- _TO DO_
1) In the discussion of tipping, why does the commenter who frequents a coffee shop on Saturday mornings not mind the poor service there?
2) Carry the discussion of tipping forward from its last comment.

- _TEXT EXCERPT_
★ ★ ★

Furthermore, presumably if a repeat customer repeatedly gets poor service, then that customer does not care about the quality of service. I get fucking awful service from the coffee shop I usually spend my Saturday mornings in (perhaps because I only take my coffee black, or perhaps because I refuse to tip baristas...), but I don't care because I don't need frequent coffee refills and I mostly like them for their decor.

tl;dr: If tipping really is bad for business, then the business owners would be fighting it. They're not stupid, knowing their customers and maintaining a customer base is their livelihood.


"ditch a system that offers no benefit"

Is that based on things said in this one article or did the article point to actual research attesting to that fact? (I didn't read the entire multi part article so I'd like to know if you've identified where that fact came from).


I don't think AlexandrB was stating that tipping offers no benefit, but instead asked what benefit it provides and making the argument that if it doesn't provide any positives, but does provide negatives, then it should be ditched.


If a waiter/waitress does a good job they will be more likely to get a better tip. If a waiter/waitress does a bad job they will get smaller / no tip.

Now, they will not necessarily get a bigger tip or even necessarily get a tip if they do a wonderful job, but it does make some people.


The slight against "Canadians" is probably that the customary tip is 12% to 15% in Canada, and for whatever reason Americans tend to prefer 20% to 30% for the same thing.

It's absurd that we have tipping at all. Why is this custom rampant in some countries, and totally unknown in others?


The article clearly laid out what they were talking about when they said 'Canadians.'

They meant black people (read racial slur here) are cheap and don't tip. They didn't mean people from the Great White North.


Actually, the article specifically mentions Canadians as poor tippers:

"So now we have a restaurant industry where African-Americans are demeaned as “Canadians”, in reference to another group which is considered by US servers to be low tippers."


I expect that most people in the industry are probably unaware of how actual Canadians tip. Frequently encountering Canadians is probably a pretty geographically dependent thing.


Can confirm from the south here. No idea about real Canadians but "Canadians" pretty much never tip in my area. I was shocked when I first heard this, but I have friends who have been in the industry for years and it seems to be nearly universal. I asked a couple black friends about it once and they pretty much said it was just a cultural thing and they were not taught to do it as kids.


It's referring to both. It says in the article that Canadians are also thought of as leaving low tips, and it's presumably easier to get away with calling black people Canadian than the other way around.

★ ★ ★

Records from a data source
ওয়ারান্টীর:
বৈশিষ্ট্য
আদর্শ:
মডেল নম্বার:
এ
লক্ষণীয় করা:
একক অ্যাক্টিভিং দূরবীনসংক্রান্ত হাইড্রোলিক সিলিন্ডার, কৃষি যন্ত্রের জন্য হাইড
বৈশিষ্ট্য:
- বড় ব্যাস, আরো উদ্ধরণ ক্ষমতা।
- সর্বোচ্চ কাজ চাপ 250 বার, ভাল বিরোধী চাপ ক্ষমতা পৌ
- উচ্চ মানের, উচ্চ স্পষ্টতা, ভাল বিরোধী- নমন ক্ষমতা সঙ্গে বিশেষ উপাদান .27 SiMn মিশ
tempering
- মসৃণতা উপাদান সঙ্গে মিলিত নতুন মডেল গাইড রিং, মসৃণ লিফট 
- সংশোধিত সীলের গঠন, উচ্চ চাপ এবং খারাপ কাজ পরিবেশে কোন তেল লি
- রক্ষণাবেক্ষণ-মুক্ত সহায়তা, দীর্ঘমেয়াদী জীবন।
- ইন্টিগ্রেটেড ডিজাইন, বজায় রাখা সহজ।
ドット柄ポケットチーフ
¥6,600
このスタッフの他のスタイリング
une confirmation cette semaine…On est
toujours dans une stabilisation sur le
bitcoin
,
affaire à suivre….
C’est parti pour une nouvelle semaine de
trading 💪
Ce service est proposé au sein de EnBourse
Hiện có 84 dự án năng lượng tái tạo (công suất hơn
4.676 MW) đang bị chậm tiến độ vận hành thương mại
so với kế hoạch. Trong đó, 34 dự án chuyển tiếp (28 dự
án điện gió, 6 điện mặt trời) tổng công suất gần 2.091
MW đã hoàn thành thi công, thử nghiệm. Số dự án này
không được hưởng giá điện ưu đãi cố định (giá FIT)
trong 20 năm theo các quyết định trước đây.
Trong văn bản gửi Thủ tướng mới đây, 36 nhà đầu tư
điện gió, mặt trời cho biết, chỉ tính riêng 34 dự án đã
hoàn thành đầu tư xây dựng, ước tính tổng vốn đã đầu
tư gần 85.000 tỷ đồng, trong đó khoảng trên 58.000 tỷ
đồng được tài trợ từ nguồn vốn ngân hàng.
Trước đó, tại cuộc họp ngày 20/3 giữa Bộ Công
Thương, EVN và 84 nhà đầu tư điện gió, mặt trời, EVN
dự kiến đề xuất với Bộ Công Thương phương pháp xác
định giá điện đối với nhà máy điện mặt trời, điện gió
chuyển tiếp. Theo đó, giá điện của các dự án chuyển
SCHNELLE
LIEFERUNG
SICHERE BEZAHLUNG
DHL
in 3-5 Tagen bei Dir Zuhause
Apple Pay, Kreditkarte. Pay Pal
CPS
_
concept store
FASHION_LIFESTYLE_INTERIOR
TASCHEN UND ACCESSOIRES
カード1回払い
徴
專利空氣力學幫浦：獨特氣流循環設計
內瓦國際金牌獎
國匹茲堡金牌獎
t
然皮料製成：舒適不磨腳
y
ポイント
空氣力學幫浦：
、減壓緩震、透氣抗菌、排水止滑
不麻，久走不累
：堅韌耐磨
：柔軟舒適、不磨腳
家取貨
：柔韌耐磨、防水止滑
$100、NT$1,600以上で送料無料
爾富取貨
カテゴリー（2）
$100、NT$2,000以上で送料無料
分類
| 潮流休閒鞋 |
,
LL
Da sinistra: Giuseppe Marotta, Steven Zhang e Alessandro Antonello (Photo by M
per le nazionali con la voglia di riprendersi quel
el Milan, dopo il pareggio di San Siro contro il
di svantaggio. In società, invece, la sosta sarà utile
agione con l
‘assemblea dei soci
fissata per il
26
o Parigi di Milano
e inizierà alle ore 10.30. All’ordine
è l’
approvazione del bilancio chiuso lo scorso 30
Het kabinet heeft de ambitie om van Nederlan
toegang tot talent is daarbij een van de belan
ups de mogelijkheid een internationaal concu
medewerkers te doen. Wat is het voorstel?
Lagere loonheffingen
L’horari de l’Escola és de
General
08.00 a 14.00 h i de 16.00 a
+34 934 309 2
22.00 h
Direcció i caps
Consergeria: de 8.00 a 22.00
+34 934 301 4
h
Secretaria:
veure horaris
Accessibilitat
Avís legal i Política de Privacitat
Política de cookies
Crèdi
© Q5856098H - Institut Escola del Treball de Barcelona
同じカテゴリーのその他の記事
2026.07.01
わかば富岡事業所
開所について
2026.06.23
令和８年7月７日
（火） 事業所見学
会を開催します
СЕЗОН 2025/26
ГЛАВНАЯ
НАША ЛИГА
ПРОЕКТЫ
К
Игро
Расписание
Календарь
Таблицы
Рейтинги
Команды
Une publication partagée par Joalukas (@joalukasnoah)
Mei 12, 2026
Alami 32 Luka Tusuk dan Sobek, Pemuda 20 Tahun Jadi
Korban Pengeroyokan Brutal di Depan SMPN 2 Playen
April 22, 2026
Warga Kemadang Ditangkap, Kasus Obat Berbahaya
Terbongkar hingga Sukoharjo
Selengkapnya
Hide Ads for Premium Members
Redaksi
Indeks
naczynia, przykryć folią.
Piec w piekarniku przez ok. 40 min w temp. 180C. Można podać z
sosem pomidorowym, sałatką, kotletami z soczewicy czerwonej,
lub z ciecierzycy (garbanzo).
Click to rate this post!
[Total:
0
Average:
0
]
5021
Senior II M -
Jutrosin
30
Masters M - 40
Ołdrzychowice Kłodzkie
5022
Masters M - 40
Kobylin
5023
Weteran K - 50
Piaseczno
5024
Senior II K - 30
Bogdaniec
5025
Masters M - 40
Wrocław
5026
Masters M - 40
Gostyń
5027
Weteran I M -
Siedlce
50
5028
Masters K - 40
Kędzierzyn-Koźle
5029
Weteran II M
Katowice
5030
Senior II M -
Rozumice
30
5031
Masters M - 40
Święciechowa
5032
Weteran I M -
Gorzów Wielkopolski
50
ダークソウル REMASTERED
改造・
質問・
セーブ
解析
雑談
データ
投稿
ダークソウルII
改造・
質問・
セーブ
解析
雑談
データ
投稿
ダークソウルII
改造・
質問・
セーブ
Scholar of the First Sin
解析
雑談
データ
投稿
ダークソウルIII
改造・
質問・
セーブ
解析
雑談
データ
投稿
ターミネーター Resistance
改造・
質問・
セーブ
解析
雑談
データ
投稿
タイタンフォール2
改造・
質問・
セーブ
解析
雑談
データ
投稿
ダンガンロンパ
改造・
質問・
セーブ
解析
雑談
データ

★ ★ ★

- _RESPONSES BY TASK_
1) The commenter doesn't need frequent coffee refills and mostly likes the shop for its decor.

2)
The point was that both groups do not tip as well as other groups. 'Canadian' is substituted for black just to avoid having to say what they really think. IOW, the server would say the same thing if it was a table of Canadians.


No, they did (last phrase of quote below).

"So now we have a restaurant industry where African-Americans are demeaned as “Canadians”, in reference to another group which is considered by US servers to be low tippers."


I assumed that they were saying that Canadians didn't tip well and waitstaff used that as a euphemism for anyone they don't expect to tip well. That's just the way I read it, I could be wrong.


That's what the article said, but I don't think it's true. I've heard this substitution many times and not always in restaurants. I don't think anybody is actually thinking of Canadians when they say it. I think they're just substituting a code-word they can safely use in public to communicate racist sentiments. I know what I mean, you know what I mean, and we have plausible deniability if an unsympathetic party overhears us.


The reason is that servers get paid still up here, so there is no reason for tips. We tip anyways because we do everything that they do in the US, regardless of whether or not it is appropriate. It is becoming an issue now where servers up here are expecting higher and higher tips because they hear about tips servers in the US get. When you are getting paid a normal wage and bitching about getting a 22% tip on top of that, something is wrong.


Bullshit, all around. If you want to pay your employees more then fine, integrate that into your pricing structure. But do not try and play political correctness games with your customers, because you'll lose.

Me, I tip based on services rendered. Do a perfunctory job and get around 7%. Be reasonably attentive and get 10%. Treat me like you want me to come back and get 15%. Screw things up and take too long to even bring me the check and get nothing.

I could honestly not care at all what persuasion the waitstaff happens to be. I'm looking for food service and that transcends pretty much all the rest of the nonsense. Do that right and profit from it. Don't and, well, torment someone else in your next line of work.


Oh and what he proposes instead is a service charge - screw that I've paid for my food, surely the cost of serving me is included in that?

The real problem is the low wages that waiters and waitresses get so they are forced to rely on tips to live.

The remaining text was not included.